Data Protection in Amazon Kinesis Data Firehose - Amazon Kinesis Data Firehose

Data Protection in Amazon Kinesis Data Firehose

If you have sensitive data, you can enable server-side data encryption when you use Amazon Kinesis Data Firehose. How you do this depends on the source of your data.

Server-Side Encryption with Kinesis Data Streams as the Data Source

When you configure a Kinesis data stream as the data source of a Kinesis Data Firehose delivery stream, Kinesis Data Firehose no longer stores the data at rest. Instead, the data is stored in the data stream.

When you send data from your data producers to your data stream, Kinesis Data Streams encrypts your data using an AWS Key Management Service (AWS KMS) key before storing the data at rest. When your Kinesis Data Firehose delivery stream reads the data from your data stream, Kinesis Data Streams first decrypts the data and then sends it to Kinesis Data Firehose. Kinesis Data Firehose buffers the data in memory based on the buffering hints that you specify. It then delivers it to your destinations without storing the unencrypted data at rest.
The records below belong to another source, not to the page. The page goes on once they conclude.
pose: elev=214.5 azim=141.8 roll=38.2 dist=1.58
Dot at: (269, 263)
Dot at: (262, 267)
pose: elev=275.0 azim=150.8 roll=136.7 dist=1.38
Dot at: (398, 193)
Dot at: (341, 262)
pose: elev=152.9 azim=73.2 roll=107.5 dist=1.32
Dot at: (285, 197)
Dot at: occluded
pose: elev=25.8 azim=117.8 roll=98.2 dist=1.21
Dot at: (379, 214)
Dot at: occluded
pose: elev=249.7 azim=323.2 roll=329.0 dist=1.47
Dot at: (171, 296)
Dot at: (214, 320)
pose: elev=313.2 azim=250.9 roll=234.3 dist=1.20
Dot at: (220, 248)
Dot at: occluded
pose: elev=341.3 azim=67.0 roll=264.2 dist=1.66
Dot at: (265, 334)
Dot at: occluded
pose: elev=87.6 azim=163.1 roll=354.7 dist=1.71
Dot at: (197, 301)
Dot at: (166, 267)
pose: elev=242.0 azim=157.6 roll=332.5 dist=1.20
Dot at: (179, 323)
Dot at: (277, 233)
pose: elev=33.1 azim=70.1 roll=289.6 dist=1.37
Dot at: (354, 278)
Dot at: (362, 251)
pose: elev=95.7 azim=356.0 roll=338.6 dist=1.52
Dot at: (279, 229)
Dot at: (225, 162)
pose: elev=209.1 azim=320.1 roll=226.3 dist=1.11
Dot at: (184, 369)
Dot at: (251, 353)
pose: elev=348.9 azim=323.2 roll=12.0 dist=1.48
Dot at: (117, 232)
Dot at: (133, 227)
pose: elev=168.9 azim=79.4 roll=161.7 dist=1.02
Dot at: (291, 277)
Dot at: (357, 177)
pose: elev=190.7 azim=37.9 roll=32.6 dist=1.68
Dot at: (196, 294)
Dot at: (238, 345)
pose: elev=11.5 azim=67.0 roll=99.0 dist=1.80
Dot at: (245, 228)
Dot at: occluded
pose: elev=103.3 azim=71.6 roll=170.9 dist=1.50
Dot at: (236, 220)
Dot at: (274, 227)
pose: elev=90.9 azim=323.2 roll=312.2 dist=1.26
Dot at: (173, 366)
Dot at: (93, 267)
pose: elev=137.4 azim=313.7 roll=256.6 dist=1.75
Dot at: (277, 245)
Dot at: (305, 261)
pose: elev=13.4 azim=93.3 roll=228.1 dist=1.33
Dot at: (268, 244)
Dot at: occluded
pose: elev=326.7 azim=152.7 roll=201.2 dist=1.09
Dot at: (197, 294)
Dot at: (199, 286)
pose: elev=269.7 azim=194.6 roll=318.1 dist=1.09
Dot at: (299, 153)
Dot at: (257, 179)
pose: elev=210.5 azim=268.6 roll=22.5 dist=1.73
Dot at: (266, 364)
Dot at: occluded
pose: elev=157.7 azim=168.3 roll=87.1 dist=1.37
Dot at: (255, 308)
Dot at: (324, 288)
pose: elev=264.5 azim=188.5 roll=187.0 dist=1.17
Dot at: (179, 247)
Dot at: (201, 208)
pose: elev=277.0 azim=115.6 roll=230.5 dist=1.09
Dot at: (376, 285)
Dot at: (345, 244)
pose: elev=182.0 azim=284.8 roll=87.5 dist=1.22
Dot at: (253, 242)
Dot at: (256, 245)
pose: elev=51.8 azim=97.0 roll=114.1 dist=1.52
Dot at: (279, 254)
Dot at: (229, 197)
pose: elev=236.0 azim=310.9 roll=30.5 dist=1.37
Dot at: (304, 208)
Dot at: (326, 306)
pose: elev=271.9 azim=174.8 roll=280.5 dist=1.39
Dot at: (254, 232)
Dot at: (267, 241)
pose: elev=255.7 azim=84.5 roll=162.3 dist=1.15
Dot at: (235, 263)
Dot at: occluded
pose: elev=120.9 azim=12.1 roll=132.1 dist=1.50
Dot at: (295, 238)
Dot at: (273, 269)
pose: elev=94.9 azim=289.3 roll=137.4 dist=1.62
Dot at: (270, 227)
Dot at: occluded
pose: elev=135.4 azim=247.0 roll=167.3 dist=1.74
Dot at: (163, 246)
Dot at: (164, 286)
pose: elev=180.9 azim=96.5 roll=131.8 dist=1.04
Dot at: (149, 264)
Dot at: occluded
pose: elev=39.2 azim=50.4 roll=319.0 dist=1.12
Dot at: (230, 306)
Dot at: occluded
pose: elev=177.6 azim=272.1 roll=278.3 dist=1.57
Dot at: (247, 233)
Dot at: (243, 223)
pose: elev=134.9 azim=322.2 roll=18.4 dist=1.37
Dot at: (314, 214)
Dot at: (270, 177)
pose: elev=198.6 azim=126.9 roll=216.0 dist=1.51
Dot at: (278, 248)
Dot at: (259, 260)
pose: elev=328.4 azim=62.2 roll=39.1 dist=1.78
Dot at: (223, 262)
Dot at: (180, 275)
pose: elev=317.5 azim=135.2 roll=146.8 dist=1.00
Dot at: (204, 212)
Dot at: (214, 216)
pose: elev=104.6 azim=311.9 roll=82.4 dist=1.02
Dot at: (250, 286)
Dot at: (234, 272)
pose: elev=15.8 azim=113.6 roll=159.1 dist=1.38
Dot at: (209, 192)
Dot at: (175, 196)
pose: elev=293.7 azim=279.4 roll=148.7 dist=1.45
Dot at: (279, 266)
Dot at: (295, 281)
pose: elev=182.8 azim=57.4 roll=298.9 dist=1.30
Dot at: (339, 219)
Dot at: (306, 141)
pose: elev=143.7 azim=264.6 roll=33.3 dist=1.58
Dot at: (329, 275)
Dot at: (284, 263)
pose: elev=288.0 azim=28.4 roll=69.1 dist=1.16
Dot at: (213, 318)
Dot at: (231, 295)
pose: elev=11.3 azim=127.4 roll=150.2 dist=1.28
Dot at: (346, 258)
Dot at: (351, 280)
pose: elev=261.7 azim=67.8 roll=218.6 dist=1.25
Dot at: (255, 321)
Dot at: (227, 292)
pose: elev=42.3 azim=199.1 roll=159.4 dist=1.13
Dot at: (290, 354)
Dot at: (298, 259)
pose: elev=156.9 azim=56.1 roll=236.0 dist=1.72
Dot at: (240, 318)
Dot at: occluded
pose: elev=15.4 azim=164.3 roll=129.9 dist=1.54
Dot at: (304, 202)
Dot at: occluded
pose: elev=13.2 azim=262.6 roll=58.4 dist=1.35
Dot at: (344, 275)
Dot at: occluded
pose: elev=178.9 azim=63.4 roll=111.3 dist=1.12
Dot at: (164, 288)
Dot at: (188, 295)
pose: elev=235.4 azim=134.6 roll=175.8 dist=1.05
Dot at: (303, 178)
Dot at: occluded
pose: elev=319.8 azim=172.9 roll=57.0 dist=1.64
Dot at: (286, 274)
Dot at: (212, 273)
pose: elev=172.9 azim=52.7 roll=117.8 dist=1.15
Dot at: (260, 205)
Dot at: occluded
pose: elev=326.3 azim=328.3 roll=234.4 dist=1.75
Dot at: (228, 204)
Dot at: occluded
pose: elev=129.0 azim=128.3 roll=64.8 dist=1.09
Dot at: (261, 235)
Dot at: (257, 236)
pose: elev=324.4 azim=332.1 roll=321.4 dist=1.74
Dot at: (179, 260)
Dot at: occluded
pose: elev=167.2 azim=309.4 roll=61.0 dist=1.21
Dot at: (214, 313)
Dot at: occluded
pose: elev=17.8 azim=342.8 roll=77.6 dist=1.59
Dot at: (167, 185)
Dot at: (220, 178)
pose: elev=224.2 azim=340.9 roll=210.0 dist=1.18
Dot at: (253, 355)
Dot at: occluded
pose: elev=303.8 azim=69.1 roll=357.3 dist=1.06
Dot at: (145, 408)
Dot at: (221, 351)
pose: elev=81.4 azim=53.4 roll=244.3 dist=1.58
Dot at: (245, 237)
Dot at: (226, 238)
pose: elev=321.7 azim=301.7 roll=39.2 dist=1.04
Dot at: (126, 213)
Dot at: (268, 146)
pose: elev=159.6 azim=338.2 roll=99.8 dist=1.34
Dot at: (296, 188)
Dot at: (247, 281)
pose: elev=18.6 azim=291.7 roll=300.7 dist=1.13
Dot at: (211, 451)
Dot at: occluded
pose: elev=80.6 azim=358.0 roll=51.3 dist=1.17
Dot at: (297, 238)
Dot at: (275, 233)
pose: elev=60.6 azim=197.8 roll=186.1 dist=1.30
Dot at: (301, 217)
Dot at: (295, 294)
For information about how to enable server-side encryption for Kinesis Data Streams, see Using Server-Side Encryption in the Amazon Kinesis Data Streams Developer Guide.

Server-Side Encryption with Direct PUT or Other Data Sources

If you send data to your delivery stream using PutRecord or PutRecordBatch, or if you send the data using AWS IoT, Amazon CloudWatch Logs, or CloudWatch Events, you can turn on server-side encryption by using the StartDeliveryStreamEncryption operation.

To stop server-side-encryption, use the StopDeliveryStreamEncryption operation.

You can also enable SSE when you create the delivery stream. To do that, specify DeliveryStreamEncryptionConfigurationInput when you invoke CreateDeliveryStream.

When the CMK is of type CUSTOMER_MANAGED_CMK, if the Amazon Kinesis Data Firehose service is unable to decrypt records because of a KMSNotFoundException, a KMSInvalidStateException, a KMSDisabledException, or a KMSAccessDeniedException, the service waits up to 24 hours (the retention period) for you to resolve the problem. If the problem persists beyond the retention period, the service skips those records that have passed the retention period and couldn't be decrypted, and then discards the data. Amazon Kinesis Data Firehose provides the following four CloudWatch metrics that you can use to track the four AWS KMS exceptions:

  • KMSKeyAccessDenied

  • KMSKeyDisabled

  • KMSKeyInvalidState

  • KMSKeyNotFound

For more information about these four metrics, see Monitoring Kinesis Data Firehose Using CloudWatch Metrics.

Important

To encrypt your delivery stream, use symmetric CMKs. Kinesis Data Firehose doesn't support asymmetric CMKs. For information about symmetric and asymmetric CMKs, see About Symmetric and Asymmetric CMKs in the AWS Key Management Service developer guide.